Each record must be retyped word for word.

(EXERCISE DATA Opens)

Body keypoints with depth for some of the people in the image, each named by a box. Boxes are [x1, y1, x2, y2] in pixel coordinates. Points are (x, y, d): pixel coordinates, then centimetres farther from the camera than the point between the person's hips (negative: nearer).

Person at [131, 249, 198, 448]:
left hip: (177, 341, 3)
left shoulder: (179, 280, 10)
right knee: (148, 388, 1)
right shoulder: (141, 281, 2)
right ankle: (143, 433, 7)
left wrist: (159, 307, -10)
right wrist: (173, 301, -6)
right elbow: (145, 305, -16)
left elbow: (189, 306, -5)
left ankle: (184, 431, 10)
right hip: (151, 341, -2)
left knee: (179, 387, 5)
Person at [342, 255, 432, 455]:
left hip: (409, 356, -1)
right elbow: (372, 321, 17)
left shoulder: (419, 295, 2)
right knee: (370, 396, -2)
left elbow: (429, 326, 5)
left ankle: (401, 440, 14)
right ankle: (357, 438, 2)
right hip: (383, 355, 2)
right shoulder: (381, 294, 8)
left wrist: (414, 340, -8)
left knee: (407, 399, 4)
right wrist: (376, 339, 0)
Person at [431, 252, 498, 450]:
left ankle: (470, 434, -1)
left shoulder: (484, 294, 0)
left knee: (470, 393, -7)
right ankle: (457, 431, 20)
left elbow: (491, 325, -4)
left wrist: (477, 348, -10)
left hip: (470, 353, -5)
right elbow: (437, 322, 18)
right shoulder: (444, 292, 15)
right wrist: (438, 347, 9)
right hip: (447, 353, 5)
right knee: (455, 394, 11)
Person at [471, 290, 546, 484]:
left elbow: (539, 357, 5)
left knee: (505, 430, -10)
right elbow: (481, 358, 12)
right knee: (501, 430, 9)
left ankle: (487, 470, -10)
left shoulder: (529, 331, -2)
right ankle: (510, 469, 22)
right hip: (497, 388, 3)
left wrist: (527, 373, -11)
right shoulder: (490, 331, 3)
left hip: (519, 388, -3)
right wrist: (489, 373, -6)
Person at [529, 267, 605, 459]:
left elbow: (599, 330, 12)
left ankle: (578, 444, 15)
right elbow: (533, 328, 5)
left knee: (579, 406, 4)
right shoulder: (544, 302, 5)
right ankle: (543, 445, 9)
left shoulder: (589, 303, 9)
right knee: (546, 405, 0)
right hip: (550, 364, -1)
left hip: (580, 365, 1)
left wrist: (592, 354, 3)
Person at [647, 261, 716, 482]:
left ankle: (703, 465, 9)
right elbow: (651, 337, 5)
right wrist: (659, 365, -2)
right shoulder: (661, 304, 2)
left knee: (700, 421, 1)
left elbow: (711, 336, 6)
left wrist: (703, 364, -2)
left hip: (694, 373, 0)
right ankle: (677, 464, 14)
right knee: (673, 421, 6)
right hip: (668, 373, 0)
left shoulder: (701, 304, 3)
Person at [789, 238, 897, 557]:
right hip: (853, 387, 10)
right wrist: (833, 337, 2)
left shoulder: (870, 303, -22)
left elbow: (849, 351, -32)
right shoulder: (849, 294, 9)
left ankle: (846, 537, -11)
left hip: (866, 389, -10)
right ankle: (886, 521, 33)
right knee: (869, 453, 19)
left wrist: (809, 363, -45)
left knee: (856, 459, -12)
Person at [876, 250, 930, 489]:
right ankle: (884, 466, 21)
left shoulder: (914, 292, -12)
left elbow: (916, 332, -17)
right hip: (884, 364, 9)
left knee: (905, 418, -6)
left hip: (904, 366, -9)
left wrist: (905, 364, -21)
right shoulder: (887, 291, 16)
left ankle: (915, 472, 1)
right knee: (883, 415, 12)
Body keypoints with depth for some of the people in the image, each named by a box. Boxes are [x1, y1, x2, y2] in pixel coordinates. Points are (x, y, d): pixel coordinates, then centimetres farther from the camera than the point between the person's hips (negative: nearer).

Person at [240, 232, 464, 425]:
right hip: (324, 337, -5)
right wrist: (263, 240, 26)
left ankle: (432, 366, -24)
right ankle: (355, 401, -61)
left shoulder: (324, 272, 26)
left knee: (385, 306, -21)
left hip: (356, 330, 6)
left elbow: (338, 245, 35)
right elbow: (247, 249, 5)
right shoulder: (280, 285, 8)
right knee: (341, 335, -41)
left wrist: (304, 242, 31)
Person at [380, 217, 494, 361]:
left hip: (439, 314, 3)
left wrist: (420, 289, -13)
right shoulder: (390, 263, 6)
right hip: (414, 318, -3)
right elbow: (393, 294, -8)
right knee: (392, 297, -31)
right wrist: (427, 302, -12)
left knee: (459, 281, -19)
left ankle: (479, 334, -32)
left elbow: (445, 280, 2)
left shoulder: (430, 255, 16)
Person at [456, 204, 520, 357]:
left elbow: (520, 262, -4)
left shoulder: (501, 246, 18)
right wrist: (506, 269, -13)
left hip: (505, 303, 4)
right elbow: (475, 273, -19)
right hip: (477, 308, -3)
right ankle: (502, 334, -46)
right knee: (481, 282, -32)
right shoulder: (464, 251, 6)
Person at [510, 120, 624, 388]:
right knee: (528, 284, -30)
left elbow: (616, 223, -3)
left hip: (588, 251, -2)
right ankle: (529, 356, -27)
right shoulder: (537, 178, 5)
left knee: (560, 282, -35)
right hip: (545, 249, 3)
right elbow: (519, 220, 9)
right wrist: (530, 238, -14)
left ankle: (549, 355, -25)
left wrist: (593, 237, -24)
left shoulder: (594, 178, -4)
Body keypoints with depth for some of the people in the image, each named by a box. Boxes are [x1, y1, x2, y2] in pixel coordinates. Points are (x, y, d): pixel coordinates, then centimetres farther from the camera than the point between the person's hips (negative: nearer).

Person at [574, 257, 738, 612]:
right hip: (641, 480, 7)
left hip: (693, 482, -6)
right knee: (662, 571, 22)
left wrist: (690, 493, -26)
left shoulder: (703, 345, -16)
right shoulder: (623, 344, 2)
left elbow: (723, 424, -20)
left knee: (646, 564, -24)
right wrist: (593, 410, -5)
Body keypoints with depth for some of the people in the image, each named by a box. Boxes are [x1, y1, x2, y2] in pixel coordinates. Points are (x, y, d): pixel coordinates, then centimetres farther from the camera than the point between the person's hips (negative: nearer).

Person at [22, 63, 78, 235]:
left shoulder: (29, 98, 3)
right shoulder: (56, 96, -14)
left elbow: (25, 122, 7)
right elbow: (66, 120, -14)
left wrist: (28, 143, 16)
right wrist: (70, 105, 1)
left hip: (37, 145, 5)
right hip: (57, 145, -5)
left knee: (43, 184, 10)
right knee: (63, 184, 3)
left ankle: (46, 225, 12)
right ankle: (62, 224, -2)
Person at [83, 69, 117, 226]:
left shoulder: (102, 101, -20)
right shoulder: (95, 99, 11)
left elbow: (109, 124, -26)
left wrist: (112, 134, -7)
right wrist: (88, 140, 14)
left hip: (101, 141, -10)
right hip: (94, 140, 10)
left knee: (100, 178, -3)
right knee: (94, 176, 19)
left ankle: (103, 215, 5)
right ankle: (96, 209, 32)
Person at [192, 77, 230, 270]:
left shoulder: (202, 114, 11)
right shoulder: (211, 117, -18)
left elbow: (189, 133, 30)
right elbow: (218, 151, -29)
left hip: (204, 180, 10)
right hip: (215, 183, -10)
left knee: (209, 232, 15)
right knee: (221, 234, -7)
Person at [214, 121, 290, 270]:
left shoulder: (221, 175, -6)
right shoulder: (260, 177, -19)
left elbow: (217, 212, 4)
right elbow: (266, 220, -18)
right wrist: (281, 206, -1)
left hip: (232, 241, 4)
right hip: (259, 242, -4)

(EXERCISE DATA Closes)

* ANSWER TO THE EXERCISE *
Body keypoints with depth for some of the people in the image, each named by a box. Boxes are [x1, y1, x2, y2] in pixel coordinates. Points are (x, y, d): pixel coordinates, then centimetres farther from the camera than the point between the person's hips (negative: nearer).

Person at [131, 249, 198, 448]:
left hip: (177, 341, 3)
left shoulder: (179, 280, 10)
right knee: (148, 388, 1)
right shoulder: (141, 281, 2)
right ankle: (143, 433, 7)
left wrist: (159, 307, -10)
right wrist: (173, 301, -6)
right elbow: (145, 305, -16)
left elbow: (189, 306, -5)
left ankle: (184, 431, 10)
right hip: (151, 341, -2)
left knee: (179, 387, 5)
Person at [342, 255, 432, 455]:
left hip: (409, 356, -1)
right elbow: (372, 321, 17)
left shoulder: (419, 295, 2)
right knee: (370, 396, -2)
left elbow: (429, 326, 5)
left ankle: (401, 440, 14)
right ankle: (357, 438, 2)
right hip: (383, 355, 2)
right shoulder: (381, 294, 8)
left wrist: (414, 340, -8)
left knee: (407, 399, 4)
right wrist: (376, 339, 0)
Person at [431, 252, 498, 450]:
left ankle: (470, 434, -1)
left shoulder: (484, 294, 0)
left knee: (470, 393, -7)
right ankle: (457, 431, 20)
left elbow: (491, 325, -4)
left wrist: (477, 348, -10)
left hip: (470, 353, -5)
right elbow: (437, 322, 18)
right shoulder: (444, 292, 15)
right wrist: (438, 347, 9)
right hip: (447, 353, 5)
right knee: (455, 394, 11)
Person at [471, 290, 546, 484]:
left elbow: (539, 357, 5)
left knee: (505, 430, -10)
right elbow: (481, 358, 12)
right knee: (501, 430, 9)
left ankle: (487, 470, -10)
left shoulder: (529, 331, -2)
right ankle: (510, 469, 22)
right hip: (497, 388, 3)
left wrist: (527, 373, -11)
right shoulder: (490, 331, 3)
left hip: (519, 388, -3)
right wrist: (489, 373, -6)
Person at [529, 267, 605, 459]:
left elbow: (599, 330, 12)
left ankle: (578, 444, 15)
right elbow: (533, 328, 5)
left knee: (579, 406, 4)
right shoulder: (544, 302, 5)
right ankle: (543, 445, 9)
left shoulder: (589, 303, 9)
right knee: (546, 405, 0)
right hip: (550, 364, -1)
left hip: (580, 365, 1)
left wrist: (592, 354, 3)
Person at [647, 261, 716, 482]:
left ankle: (703, 465, 9)
right elbow: (651, 337, 5)
right wrist: (659, 365, -2)
right shoulder: (661, 304, 2)
left knee: (700, 421, 1)
left elbow: (711, 336, 6)
left wrist: (703, 364, -2)
left hip: (694, 373, 0)
right ankle: (677, 464, 14)
right knee: (673, 421, 6)
right hip: (668, 373, 0)
left shoulder: (701, 304, 3)
Person at [789, 238, 897, 557]:
right hip: (853, 387, 10)
right wrist: (833, 337, 2)
left shoulder: (870, 303, -22)
left elbow: (849, 351, -32)
right shoulder: (849, 294, 9)
left ankle: (846, 537, -11)
left hip: (866, 389, -10)
right ankle: (886, 521, 33)
right knee: (869, 453, 19)
left wrist: (809, 363, -45)
left knee: (856, 459, -12)
Person at [876, 250, 930, 489]:
right ankle: (884, 466, 21)
left shoulder: (914, 292, -12)
left elbow: (916, 332, -17)
right hip: (884, 364, 9)
left knee: (905, 418, -6)
left hip: (904, 366, -9)
left wrist: (905, 364, -21)
right shoulder: (887, 291, 16)
left ankle: (915, 472, 1)
right knee: (883, 415, 12)
Body keypoints with depth for some of the people in the image, each named by a box. Boxes are [x1, y1, x2, y2] in pixel coordinates. Points are (x, y, d): pixel coordinates, then centimetres farther from the camera than the point between the person's hips (negative: nearer).

Person at [240, 232, 464, 425]:
right hip: (324, 337, -5)
right wrist: (263, 240, 26)
left ankle: (432, 366, -24)
right ankle: (355, 401, -61)
left shoulder: (324, 272, 26)
left knee: (385, 306, -21)
left hip: (356, 330, 6)
left elbow: (338, 245, 35)
right elbow: (247, 249, 5)
right shoulder: (280, 285, 8)
right knee: (341, 335, -41)
left wrist: (304, 242, 31)
Person at [380, 217, 494, 361]:
left hip: (439, 314, 3)
left wrist: (420, 289, -13)
right shoulder: (390, 263, 6)
right hip: (414, 318, -3)
right elbow: (393, 294, -8)
right knee: (392, 297, -31)
right wrist: (427, 302, -12)
left knee: (459, 281, -19)
left ankle: (479, 334, -32)
left elbow: (445, 280, 2)
left shoulder: (430, 255, 16)
Person at [456, 204, 520, 357]:
left elbow: (520, 262, -4)
left shoulder: (501, 246, 18)
right wrist: (506, 269, -13)
left hip: (505, 303, 4)
right elbow: (475, 273, -19)
right hip: (477, 308, -3)
right ankle: (502, 334, -46)
right knee: (481, 282, -32)
right shoulder: (464, 251, 6)
Person at [510, 120, 624, 388]:
right knee: (528, 284, -30)
left elbow: (616, 223, -3)
left hip: (588, 251, -2)
right ankle: (529, 356, -27)
right shoulder: (537, 178, 5)
left knee: (560, 282, -35)
right hip: (545, 249, 3)
right elbow: (519, 220, 9)
right wrist: (530, 238, -14)
left ankle: (549, 355, -25)
left wrist: (593, 237, -24)
left shoulder: (594, 178, -4)
Body keypoints with depth for some of the people in the image, each named by a box. Boxes are [x1, y1, x2, y2] in pixel coordinates. Points are (x, y, d): pixel coordinates, then centimetres farther from the camera than the point between the person's hips (negative: nearer).

Person at [574, 257, 738, 612]:
right hip: (641, 480, 7)
left hip: (693, 482, -6)
right knee: (662, 571, 22)
left wrist: (690, 493, -26)
left shoulder: (703, 345, -16)
right shoulder: (623, 344, 2)
left elbow: (723, 424, -20)
left knee: (646, 564, -24)
right wrist: (593, 410, -5)
Body keypoints with depth for some of the people in the image, each named by a box. Boxes are [x1, y1, x2, y2] in pixel coordinates. Points are (x, y, d): pixel coordinates, then centimetres farther from the camera than the point between the person's hips (negative: nearer).

Person at [22, 63, 78, 235]:
left shoulder: (29, 98, 3)
right shoulder: (56, 96, -14)
left elbow: (25, 122, 7)
right elbow: (66, 120, -14)
left wrist: (28, 143, 16)
right wrist: (70, 105, 1)
left hip: (37, 145, 5)
right hip: (57, 145, -5)
left knee: (43, 184, 10)
right knee: (63, 184, 3)
left ankle: (46, 225, 12)
right ankle: (62, 224, -2)
Person at [83, 69, 117, 226]:
left shoulder: (102, 101, -20)
right shoulder: (95, 99, 11)
left elbow: (109, 124, -26)
left wrist: (112, 134, -7)
right wrist: (88, 140, 14)
left hip: (101, 141, -10)
right hip: (94, 140, 10)
left knee: (100, 178, -3)
right knee: (94, 176, 19)
left ankle: (103, 215, 5)
right ankle: (96, 209, 32)
Person at [192, 77, 230, 270]:
left shoulder: (202, 114, 11)
right shoulder: (211, 117, -18)
left elbow: (189, 133, 30)
right elbow: (218, 151, -29)
left hip: (204, 180, 10)
right hip: (215, 183, -10)
left knee: (209, 232, 15)
right knee: (221, 234, -7)
Person at [214, 121, 290, 270]:
left shoulder: (221, 175, -6)
right shoulder: (260, 177, -19)
left elbow: (217, 212, 4)
right elbow: (266, 220, -18)
right wrist: (281, 206, -1)
left hip: (232, 241, 4)
right hip: (259, 242, -4)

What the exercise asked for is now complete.